18

Module 18: Failure Is the Default (Error & Resilience)

Chapter 18 • Advanced

50 min

Failure Is the Default (Error & Resilience)

The Real Problem

Scenario: It's 2 AM. Products app deployment fails. App is down. Users are trying to checkout. What happens?

The Question: What happens when Products app is down at 2 AM and users are trying to checkout?

This is where most courses chicken out. Don't.

In production, failure is not an exception. Failure is the default.


The Production Reality

Failure Modes

  1. Remote Unavailable - Products app is down
  2. Partial Failure - Products fails, Checkout works
  3. Network Failure - Slow network, timeouts
  4. Version Mismatch - Products updated, Checkout hasn't
  5. Load Failure - remoteEntry.js fails to load

The Question: How do we handle each failure mode gracefully?
━━━━━━━━━━━━━━━━━━━━
**EXERCISE GOAL:** Reproduce the failure-handling module text verbatim, from "Chapter 18 •" up to and including "chicken out. Don't.".

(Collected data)
━━━━━━━━━━━━━━━━━━━━
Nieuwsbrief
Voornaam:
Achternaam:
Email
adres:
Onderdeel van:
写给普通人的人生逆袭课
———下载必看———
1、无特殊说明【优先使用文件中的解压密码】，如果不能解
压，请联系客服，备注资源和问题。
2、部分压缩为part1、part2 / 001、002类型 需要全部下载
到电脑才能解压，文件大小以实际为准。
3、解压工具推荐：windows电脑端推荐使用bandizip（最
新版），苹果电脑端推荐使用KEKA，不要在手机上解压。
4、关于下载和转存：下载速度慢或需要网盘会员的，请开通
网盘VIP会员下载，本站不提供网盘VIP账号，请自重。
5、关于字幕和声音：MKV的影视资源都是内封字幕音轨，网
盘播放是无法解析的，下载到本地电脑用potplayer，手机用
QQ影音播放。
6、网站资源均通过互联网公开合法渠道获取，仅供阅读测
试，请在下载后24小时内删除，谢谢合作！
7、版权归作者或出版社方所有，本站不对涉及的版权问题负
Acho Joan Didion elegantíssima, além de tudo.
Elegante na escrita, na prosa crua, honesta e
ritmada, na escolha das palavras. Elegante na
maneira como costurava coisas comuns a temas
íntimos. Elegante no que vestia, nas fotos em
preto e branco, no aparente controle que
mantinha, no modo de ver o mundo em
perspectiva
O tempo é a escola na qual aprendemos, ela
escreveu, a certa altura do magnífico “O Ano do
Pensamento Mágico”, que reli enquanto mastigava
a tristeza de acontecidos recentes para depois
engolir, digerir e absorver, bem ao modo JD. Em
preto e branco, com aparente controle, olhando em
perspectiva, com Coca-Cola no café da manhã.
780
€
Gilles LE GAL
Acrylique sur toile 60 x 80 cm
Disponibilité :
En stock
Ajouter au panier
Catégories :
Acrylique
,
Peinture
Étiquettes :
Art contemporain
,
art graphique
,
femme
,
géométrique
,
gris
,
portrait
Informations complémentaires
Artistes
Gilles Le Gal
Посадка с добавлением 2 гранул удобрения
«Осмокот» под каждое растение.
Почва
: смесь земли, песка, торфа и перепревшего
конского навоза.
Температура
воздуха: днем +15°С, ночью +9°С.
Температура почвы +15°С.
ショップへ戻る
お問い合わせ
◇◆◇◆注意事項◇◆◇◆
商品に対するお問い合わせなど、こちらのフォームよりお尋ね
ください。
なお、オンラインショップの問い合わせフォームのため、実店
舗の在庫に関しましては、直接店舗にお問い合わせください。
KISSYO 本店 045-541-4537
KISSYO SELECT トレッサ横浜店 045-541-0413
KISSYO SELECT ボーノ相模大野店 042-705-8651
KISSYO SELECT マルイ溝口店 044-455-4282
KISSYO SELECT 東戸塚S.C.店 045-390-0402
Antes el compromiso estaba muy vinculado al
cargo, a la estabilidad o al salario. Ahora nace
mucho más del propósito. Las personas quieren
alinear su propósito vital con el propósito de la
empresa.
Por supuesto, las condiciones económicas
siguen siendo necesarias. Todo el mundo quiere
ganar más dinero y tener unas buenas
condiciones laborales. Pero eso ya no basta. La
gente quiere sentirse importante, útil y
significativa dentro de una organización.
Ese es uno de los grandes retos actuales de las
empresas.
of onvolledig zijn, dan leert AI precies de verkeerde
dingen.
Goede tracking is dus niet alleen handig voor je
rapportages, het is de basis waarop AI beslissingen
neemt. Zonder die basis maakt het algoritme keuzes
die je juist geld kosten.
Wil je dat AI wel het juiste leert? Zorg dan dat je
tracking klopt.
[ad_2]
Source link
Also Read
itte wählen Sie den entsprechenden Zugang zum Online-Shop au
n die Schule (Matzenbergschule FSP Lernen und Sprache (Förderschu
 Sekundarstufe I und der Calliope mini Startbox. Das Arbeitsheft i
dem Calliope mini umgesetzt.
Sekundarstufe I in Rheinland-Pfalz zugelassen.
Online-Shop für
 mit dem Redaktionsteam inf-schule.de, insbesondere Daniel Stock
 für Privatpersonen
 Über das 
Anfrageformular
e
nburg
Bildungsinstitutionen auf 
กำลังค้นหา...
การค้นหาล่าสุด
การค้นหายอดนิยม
━━━━━━━━━━━━━━━━━━━━
**SOLUTION TO THIS EXERCISE:**
Chapter 18 • Advanced

50 min

Failure Is the Default (Error & Resilience)

The Real Problem

Scenario: It's 2 AM. Products app deployment fails. App is down. Users are trying to checkout. What happens?

The Question: What happens when Products app is down at 2 AM and users are trying to checkout?

This is where most courses chicken out. Don't.